» Teks Bacaan
------------------------

Muhammad Abduh, encrypted-tbn0.gstatic.com |
Pengantar
Puji syukur Alhamdulillah
kepada Allah SWT yang telah memberikan beribu nikmat kepada kami, begitupun shalawat beserta salam tiada yang berhak menjadi
hilir kecuali baginda Rasulullah SAW, semoga
rahmat dan hidayah dapat tercurahkan kepada kita semua. Tanpa nikmat, hidayah, inayah
serta iradah-Nya, mustahil kami mampu menyelesaikan tugas makalah ini dengan baik. Beberapa kalimat yang kami
sumbangkan dari daya pikir yang lemah ini, terkumpullah kini menjadi satu
makalah.
Dalam
aspek manapun, makalah ini belum memenuhi
kebenaran yang sempurna, bahkan nanti pembaca mungkin dengan mudah akan
menemukan kesalahan. Itu semua murni karena ketidaktahuan serta keteledoran
kami. Namun, dari segala kekurangan sudah kami saring menjadi seminimal
mungkin, kamipun menaruh harapan yang begitu agung dalam penyusunan makalah
ini.
Setidaknya,
dalam penyusunan makalah ini kami tidak mendasarkan pada pemikiran kami
sendiri, ada banyak rujukan buku yang kami gunakan, sehingga kami berharap akan
banyak manfaat yang dapat pembaca ambil dari makalah ini.
Pada
akhirnya, makalah yang kami susun ini, kami persembahkan kepada khususnya Prof. Dr. H. Mundzirin Yusuf, M. Si. selaku dosen pengampu mata kuliah
Sejarah Islam Periode Modern I yang
memberi kami kesempatan untuk menyusun makalah ini, dan yang terakhir kepada
teman-teman mahasiswa yang seperjuangan dalam mewujudkan cita-cita bangsa dan
agama. Semoga Allah memberkati makalah kami. Aamiin.
Sleman,
26 Maret 2017
Irfan
Hamid
BAB. I
PENDAHULUAN
A. Latar Belakang
Implikasi dominasi
ekonomi dan kolonial Barat (Eropa) terus berlangsung sampai masa sekarang.

------------------------

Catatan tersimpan
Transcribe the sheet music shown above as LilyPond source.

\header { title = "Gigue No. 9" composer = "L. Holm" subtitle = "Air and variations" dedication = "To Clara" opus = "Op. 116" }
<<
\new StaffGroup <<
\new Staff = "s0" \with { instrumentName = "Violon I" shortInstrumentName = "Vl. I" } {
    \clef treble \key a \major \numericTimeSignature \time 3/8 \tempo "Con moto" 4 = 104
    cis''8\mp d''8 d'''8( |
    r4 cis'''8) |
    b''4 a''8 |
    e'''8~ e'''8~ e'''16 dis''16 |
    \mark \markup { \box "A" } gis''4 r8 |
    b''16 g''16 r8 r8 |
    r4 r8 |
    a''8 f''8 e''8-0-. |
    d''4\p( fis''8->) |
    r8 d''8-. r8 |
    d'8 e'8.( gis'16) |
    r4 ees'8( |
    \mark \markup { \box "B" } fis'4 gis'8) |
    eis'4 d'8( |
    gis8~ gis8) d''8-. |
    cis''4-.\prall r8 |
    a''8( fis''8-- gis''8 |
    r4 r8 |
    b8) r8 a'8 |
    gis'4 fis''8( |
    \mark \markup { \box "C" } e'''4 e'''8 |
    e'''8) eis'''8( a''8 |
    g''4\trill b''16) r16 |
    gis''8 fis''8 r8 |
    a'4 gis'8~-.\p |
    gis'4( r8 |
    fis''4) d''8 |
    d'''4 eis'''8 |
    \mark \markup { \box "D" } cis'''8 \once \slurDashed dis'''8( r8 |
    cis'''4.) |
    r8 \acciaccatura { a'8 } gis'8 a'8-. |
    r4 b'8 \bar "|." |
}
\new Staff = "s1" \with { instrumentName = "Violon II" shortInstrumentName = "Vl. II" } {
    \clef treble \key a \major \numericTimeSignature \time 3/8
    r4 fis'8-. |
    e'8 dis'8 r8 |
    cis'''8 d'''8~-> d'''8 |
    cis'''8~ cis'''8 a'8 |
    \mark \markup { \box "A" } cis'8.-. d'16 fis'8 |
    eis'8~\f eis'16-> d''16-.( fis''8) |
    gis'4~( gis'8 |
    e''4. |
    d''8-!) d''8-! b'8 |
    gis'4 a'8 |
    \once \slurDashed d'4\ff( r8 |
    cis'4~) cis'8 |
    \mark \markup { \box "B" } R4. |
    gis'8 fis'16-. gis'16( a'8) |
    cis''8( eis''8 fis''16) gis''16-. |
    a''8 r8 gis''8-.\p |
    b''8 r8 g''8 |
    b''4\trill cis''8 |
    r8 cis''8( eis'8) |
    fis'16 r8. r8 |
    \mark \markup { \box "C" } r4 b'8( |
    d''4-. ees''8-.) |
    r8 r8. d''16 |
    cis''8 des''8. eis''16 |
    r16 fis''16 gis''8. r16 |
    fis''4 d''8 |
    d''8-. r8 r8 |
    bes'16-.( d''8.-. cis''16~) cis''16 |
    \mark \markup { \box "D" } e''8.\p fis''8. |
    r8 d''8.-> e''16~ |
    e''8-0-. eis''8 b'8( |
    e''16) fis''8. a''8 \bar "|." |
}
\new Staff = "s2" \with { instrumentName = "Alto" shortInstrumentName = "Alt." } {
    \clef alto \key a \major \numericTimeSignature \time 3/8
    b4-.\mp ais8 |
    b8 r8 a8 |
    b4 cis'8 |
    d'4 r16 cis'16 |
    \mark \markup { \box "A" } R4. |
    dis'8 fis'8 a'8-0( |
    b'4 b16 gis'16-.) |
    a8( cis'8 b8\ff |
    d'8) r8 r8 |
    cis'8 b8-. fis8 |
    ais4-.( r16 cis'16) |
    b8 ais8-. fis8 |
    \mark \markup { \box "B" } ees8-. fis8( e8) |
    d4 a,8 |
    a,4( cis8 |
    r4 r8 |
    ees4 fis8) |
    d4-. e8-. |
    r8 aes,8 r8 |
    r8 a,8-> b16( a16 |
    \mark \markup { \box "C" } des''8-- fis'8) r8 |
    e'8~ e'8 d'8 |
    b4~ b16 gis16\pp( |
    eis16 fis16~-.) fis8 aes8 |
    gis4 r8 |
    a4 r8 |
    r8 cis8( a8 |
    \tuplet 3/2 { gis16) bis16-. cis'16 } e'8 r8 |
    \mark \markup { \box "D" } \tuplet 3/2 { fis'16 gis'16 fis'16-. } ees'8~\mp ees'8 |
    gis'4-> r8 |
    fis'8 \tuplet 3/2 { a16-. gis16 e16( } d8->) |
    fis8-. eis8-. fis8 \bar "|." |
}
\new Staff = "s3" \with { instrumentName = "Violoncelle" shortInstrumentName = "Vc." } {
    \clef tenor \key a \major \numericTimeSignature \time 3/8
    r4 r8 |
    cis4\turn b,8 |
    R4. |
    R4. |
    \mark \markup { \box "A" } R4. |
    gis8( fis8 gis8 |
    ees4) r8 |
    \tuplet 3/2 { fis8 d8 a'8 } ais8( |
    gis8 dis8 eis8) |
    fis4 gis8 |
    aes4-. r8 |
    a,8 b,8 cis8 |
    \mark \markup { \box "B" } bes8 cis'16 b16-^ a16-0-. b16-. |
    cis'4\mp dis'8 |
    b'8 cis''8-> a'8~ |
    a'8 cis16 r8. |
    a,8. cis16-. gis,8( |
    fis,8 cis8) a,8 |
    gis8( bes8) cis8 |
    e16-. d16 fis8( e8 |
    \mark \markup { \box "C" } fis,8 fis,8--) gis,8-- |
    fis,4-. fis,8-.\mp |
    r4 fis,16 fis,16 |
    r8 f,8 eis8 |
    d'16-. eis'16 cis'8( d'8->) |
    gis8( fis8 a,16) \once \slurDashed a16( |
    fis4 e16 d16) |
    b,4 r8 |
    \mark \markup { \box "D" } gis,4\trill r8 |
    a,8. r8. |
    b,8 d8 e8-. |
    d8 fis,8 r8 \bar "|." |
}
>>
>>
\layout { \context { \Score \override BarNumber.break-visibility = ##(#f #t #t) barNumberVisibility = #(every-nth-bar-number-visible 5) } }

------------------------

» Arahan Singkat 1
Menurut teks bacaan, tanpa karunia Allah apa saja penyusun mustahil menyelesaikan makalah? Sebutkan semuanya.
» Arahan Singkat 2
Jawablah pertanyaan berikut berdasarkan teks bacaan.
(a) Siapa dosen pengampu mata kuliah yang disebut dalam teks?
(b) Apa nama mata kuliah tersebut?
(c) Apa judul subbagian A pada BAB I?
» Arahan Singkat 3
Lanjutkan teks bacaan tentang makalah sejarah Islam ini, mulai setelah kalimat terakhirnya.

» Jawaban Tugas 1
Nikmat, hidayah, inayah, dan iradah-Nya.

» Jawaban Tugas 2
(a) Prof. Dr. H. Mundzirin Yusuf, M. Si.
(b) Sejarah Islam Periode Modern I.
(c) Latar Belakang.

» Jawaban Tugas 3
Pemerintahan kolonial merusak keseimbangan konstitusi yang telah membentuk
sistem masyarakat Muslim pra-modern dan menimbulkan kemunduran kekuatan politik
masyarakat Muslim seluruh dunia serta menimbulkan regresi di beberapa wilayah
tertentu.[1]
Sebelum itu, alangkah baiknya jika kita membahas terlebih dahulu tentang
pengertian modern. Menurut Harun Nasution modern dalam masyarakat Eropa berarti
megandung arti fikiran, aliran, gerakan, dan usaha untuk mengubah faham-faham,
institusi-institusi lama, dan sebagainya untuk disesuaikan dengan suasana baru
yang ditimbulkan oleh kemajuan ilmu pengetahuan dan teknologi (Harun, 1982:
11).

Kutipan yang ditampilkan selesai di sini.